Isidro Catela. Profesor UFV

Dice san Ignacio de Loyola que en tiempo de desolación nunca hacer mudanza, mas estar firme y constante en los propósitos y determinación en que estaba el día antecedente a tal desolación. En la Quinta Regla de la Primera Semana de sus imprescindibles Ejercicios Espirituales, san Ignacio nos invita a «permanecer», a escapar del tiempo del movimiento perpetuo, a abandonar la dirección del mal espíritu; a recuperar, en definitiva, la senda de la constancia en la virtud y gracia hasta la muerte. Esa fortaleza que ha labrado un buen carácter, a la que Aristóteles llamaba «virtud» y a la que los libros de autoayuda hoy rebautizan como «resiliencia«.

Oímos de forma recurrente en estos días que no saldremos de la pandemia igual que entramos. Quién sabe. Es un loable pensamiento de deseo que no en todos, por desgracia, se concretará en la tarea de ser mejores. Venga lo que venga a partir de ahora, lo que ya ha llegado, es una bofetada de realidad que ha nos situado ante nuestra propia finitud.

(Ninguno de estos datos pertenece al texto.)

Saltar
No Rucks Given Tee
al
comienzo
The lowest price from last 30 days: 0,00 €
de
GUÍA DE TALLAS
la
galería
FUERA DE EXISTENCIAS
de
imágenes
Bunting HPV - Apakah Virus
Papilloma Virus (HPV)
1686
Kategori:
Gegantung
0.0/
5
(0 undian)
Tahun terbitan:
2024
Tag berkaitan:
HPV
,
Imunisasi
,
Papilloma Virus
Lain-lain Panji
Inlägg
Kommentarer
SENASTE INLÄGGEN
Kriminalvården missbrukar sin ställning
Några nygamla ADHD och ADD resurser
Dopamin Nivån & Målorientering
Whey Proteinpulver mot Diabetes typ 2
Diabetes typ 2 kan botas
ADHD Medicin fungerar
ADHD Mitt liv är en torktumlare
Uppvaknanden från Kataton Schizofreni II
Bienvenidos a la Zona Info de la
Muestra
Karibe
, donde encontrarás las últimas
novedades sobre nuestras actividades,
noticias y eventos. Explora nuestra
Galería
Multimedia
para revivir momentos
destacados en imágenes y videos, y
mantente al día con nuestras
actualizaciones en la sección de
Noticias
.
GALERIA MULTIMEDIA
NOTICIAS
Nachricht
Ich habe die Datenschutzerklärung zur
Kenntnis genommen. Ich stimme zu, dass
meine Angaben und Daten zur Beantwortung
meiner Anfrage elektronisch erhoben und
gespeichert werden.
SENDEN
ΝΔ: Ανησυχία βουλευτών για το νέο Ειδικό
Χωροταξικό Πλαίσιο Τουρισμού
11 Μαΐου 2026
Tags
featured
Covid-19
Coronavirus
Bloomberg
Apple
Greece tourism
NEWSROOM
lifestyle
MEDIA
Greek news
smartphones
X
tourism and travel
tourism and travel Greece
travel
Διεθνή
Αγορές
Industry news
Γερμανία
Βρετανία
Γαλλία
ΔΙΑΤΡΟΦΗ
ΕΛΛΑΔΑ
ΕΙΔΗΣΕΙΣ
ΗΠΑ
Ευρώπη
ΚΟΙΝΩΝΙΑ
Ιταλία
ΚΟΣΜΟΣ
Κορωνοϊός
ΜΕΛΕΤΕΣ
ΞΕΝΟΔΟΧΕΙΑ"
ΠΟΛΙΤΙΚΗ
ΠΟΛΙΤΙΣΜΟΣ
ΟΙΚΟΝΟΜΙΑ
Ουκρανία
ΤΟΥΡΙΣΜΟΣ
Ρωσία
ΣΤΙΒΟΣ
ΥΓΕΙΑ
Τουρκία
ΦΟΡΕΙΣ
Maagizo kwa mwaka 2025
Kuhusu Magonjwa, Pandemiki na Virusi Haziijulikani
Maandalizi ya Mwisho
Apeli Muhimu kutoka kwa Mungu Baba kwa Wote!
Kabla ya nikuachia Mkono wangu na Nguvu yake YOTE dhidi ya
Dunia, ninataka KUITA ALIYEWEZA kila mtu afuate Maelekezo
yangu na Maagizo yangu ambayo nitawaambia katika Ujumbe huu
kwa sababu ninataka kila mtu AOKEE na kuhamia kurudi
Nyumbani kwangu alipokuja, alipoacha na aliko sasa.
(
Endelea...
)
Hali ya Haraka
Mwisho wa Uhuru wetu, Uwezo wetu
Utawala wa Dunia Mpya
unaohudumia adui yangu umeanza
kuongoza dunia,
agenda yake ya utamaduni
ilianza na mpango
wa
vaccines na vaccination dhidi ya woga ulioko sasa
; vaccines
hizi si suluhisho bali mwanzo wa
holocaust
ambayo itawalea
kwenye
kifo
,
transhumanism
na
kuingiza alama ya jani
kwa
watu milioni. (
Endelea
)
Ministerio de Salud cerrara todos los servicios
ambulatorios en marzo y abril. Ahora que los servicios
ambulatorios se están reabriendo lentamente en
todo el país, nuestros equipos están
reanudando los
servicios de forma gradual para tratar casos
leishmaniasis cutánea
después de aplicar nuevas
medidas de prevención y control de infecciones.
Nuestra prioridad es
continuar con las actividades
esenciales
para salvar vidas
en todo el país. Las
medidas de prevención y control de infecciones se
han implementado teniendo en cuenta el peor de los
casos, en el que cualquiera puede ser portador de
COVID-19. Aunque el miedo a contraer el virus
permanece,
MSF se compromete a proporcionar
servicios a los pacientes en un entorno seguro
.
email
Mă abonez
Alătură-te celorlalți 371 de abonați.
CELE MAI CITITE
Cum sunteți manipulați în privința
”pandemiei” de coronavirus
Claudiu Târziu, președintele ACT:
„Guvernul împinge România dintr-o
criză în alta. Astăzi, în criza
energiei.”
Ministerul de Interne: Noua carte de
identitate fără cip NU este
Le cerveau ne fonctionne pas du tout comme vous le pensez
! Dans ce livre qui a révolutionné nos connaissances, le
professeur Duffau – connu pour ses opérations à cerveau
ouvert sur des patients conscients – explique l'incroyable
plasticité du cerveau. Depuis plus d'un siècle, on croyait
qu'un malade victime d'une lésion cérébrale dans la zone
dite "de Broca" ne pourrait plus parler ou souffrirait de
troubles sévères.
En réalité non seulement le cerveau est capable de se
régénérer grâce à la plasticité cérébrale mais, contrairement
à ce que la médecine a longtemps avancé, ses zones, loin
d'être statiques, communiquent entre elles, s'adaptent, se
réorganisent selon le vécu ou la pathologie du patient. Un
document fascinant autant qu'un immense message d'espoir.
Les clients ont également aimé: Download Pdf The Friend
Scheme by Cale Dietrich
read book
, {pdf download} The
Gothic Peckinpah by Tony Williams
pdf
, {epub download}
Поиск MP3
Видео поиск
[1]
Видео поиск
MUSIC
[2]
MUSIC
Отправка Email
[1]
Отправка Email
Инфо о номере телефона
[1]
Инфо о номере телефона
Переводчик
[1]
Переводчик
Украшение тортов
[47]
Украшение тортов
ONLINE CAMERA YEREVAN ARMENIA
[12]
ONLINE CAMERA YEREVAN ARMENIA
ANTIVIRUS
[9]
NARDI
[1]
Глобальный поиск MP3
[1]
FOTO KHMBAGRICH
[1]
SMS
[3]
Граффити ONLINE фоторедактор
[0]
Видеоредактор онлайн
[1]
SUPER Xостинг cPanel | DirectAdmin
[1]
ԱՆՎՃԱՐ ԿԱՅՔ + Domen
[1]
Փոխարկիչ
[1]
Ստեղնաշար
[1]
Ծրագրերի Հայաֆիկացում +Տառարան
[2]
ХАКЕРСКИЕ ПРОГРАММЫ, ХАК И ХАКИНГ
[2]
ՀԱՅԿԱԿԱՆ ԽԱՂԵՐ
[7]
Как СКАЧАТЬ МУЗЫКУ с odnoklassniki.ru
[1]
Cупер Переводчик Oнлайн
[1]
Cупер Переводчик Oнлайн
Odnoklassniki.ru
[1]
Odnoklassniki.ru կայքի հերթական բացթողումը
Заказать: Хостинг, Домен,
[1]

Estábamos en loca carrera transhumanista hacia la inmortalidad de los cuerpos y la muerte más que posible ha aparecido en el horizonte. Sabiendo que en cualquier momento podemos morir, la enfermedad nos interpela con fuerza sobre cómo debemos vivir. Nos pregunta si tal vez, como sostiene François-Xavier Bellamy en su último libro, no convendría aprovechar para permanecer, para apostar por la solidez en medio de la sociedad líquida, para no hacer mudanza, para convertir la casa en hogar que se habita.

Pareciera que en esta época, tan entregada a la velocidad, al cambio, y a un «progreso» entendido de forma alicorta, tuviéramos que hacer más y más, más y más deprisa. Pareciera que, incluso ahora, confinados, tuviéramos que seguir corriendo. Solo que correr significa también alejarse, dejar los recuerdos, el hogar … para ir ¿a dónde?